Há 70 anos - Pai Américo - partiu para o Céu

Por amor à verdade

Acabo de ver um Jornal norte-americano. Se não tivera lido em imprensa de mais perto tanta fantasia sobre a vida e a morte do Pai Américo, mais ainda pasmaria das distâncias aonde leva a imaginação dos homens.

Isto e o interesse manifestado por muitos leitores, faz-nos voltar aos últimos dias da sua vida e relatar.

Em 12 de Julho, 5.ª feira, foi a bênção da Capela de Beire. Dia de grande satisfação para Pai Américo. E o seu último acto público, como que o sublinhar do seu cuidado maior: «A vida religiosa nas nossas comunidades, seja o centro. As grandes aflições dos Padre da Rua tenham aqui a sua origem; vale mais a alma do que o corpo».

Na tarde desse dia partiu em direcção ao Minho aonde o levavam assuntos da Obra. Arrumados estes, em 6.ª feira, 13, outros o obrigaram a descer a Coimbra. Contava pernoitar em Marinha Grande onde realizaria uma palestra sobre o Património dos Pobres; porém, a notícia de uma recepção festiva, desviou-o de lá.

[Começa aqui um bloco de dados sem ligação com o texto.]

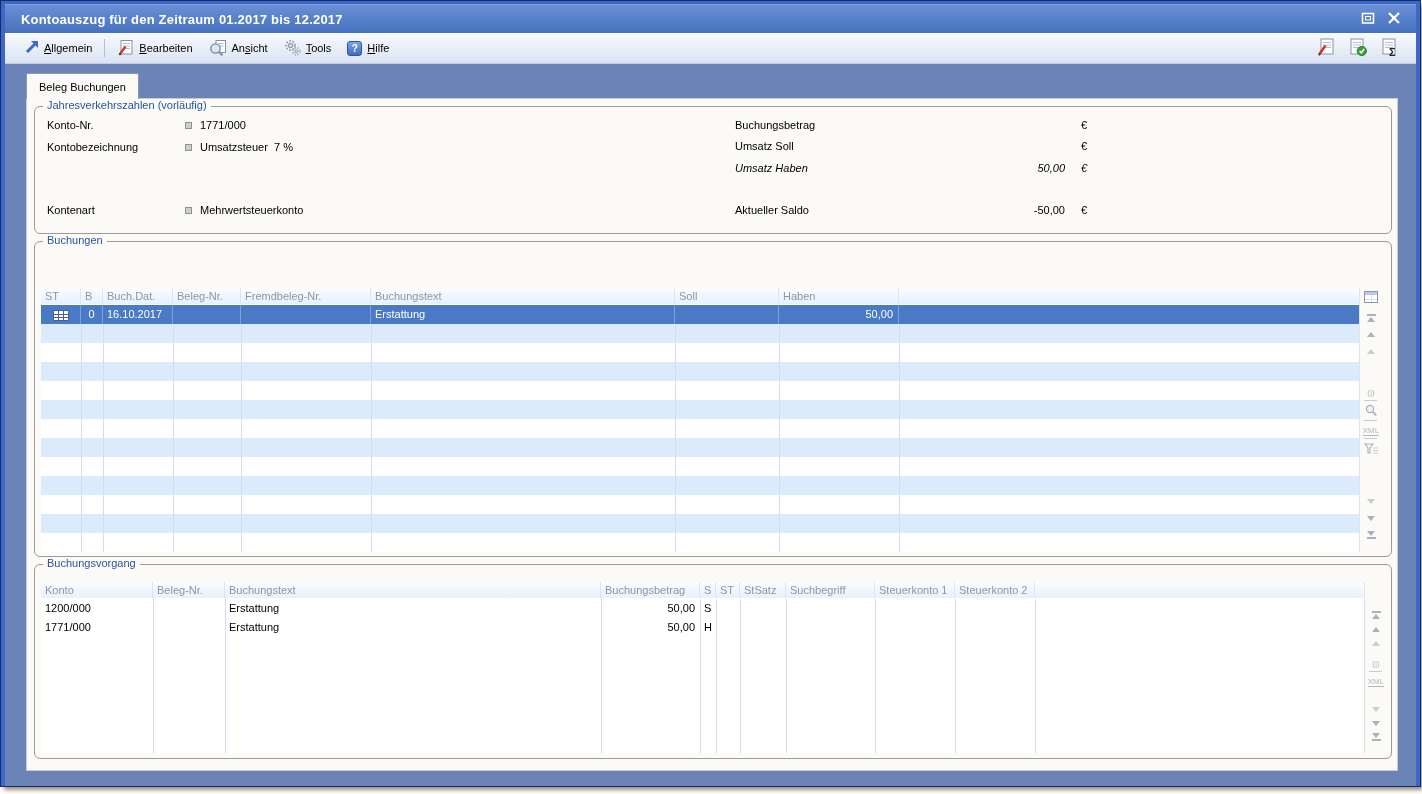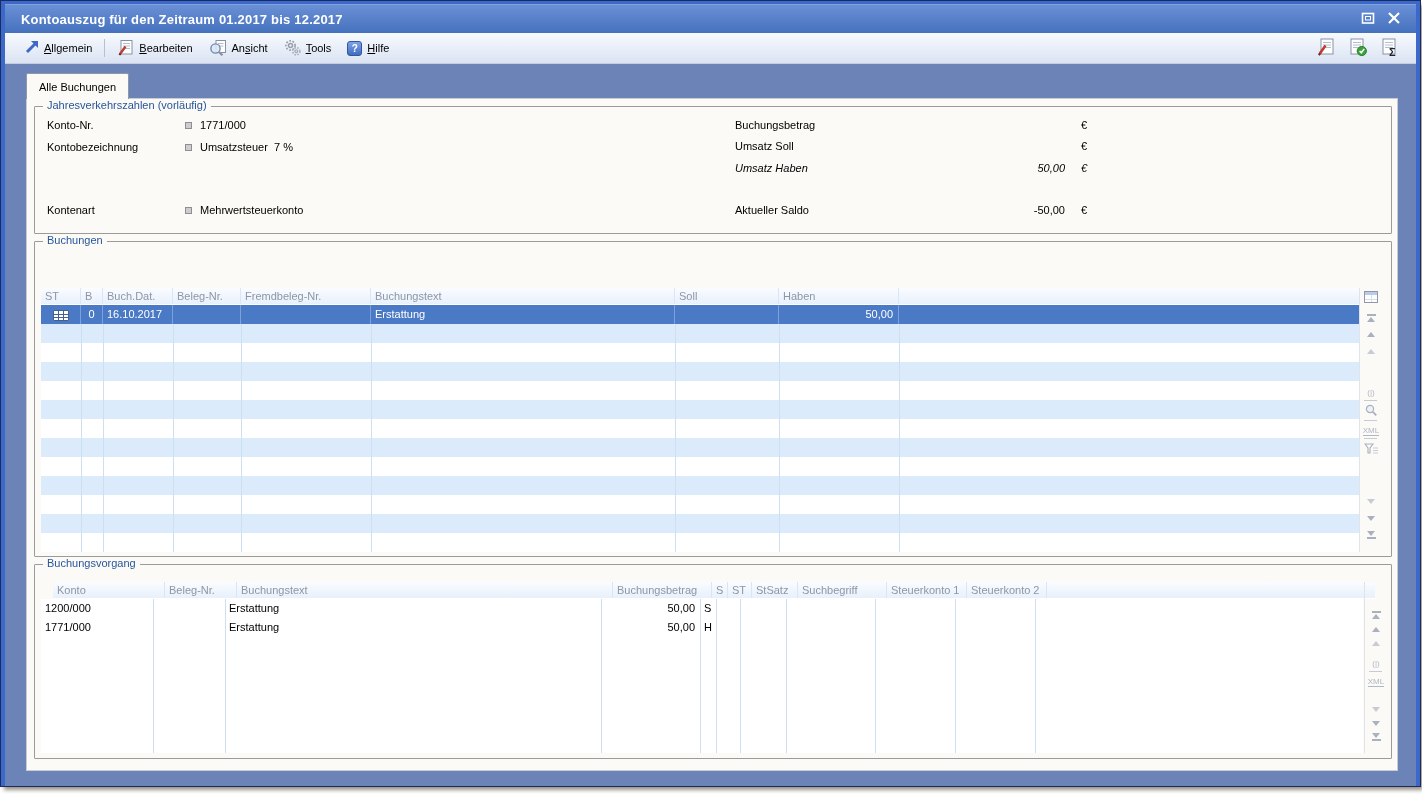"Alle Buchungen" span { text: Alle -> Beleg }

Mas sempre continuou para o Sul afim de tratar em S. Martinho do Porto do Património dos Pobres naquela terra. Foi o seu último sopro. De regresso trouxe de Alcobaça as duas senhoras para ajudar nesta Casa de Paço de Sousa. Foi no sábado, 14, o fim da viagem. A tarde desse dia esteve ainda tomada por voltas no Porto. No regresso a Paço de Sousa, em S. Martinho do Campo de Valongo foi o desastre. Não houve excesso de velocidade. Não houve desleixo. Não houve culpa. Foi um desastre.

Aliás o acidente deixou-o sem pernas e ele morreu do coração, consumido por 27 anos de sacerdócio vivido com uma intensidade que ninguém põe em dúvida. Depois, foi o regresso ao Hospital de Santo António. O estado era grave. A noite de sábado para domingo manteve em cuidado médicos e amigos. No domingo de manhã, perfeitamente lúcido, como quase até ao fim, pediu e recebeu os Sacramentos. O dia de domingo foi passando em esperança crescente. A noite encontrou-o com tensão arterial e pulso em franca normalização.

Cerca das 11 horas, um médico amigo, ainda familiar, viu-o e ficou muito contente. «Até já refilou» — disse ele ao deixar o quarto. Passado pouco pediu uma injecção para dormir. O médico assistente consentiu. Mas ele nem mesmo assim conseguiu descansar. A sede mortificava-o. Constantemente pedia pedacitos de gelo que chupava sôfregamente. Às 2 da madrugada começou a ficar muito aflito do coração. Deram-lhe injecções adequadas e tomou oxigénio. Cerca das cinco horas começou a sossegar. Pensámos que era a reacção boa. Mas ele foi-se apagando e às seis e cinco da manhã do dia 16, dia de Nossa Senhora do Carmo, Avelino gritou que já não respirava e nós quisemos não acreditar, mas era verdade. Depois, foram aquelas vinte e quatro horas de apoteose que o Porto conheceu. Depois a chegada a Paço de Sousa, em simplicidade, como ele gostava. Depois o abrir do chumbo, não em lances trágicos como romancearam os repórteres, mas porque havia licença para tal, já que o corpo desceria à terra. Depois um beijo de cada um por despedida. Depois, a presença dele que todos nós continuamos a sentir e que nos esforçamos por manter, vivendo a vida que nos legou, em simplicidade, como ele gostava.

[Padre Carlos]

«O Gaiato», n.° 325, de 18 de Agosto de 1956, pp. 1-4.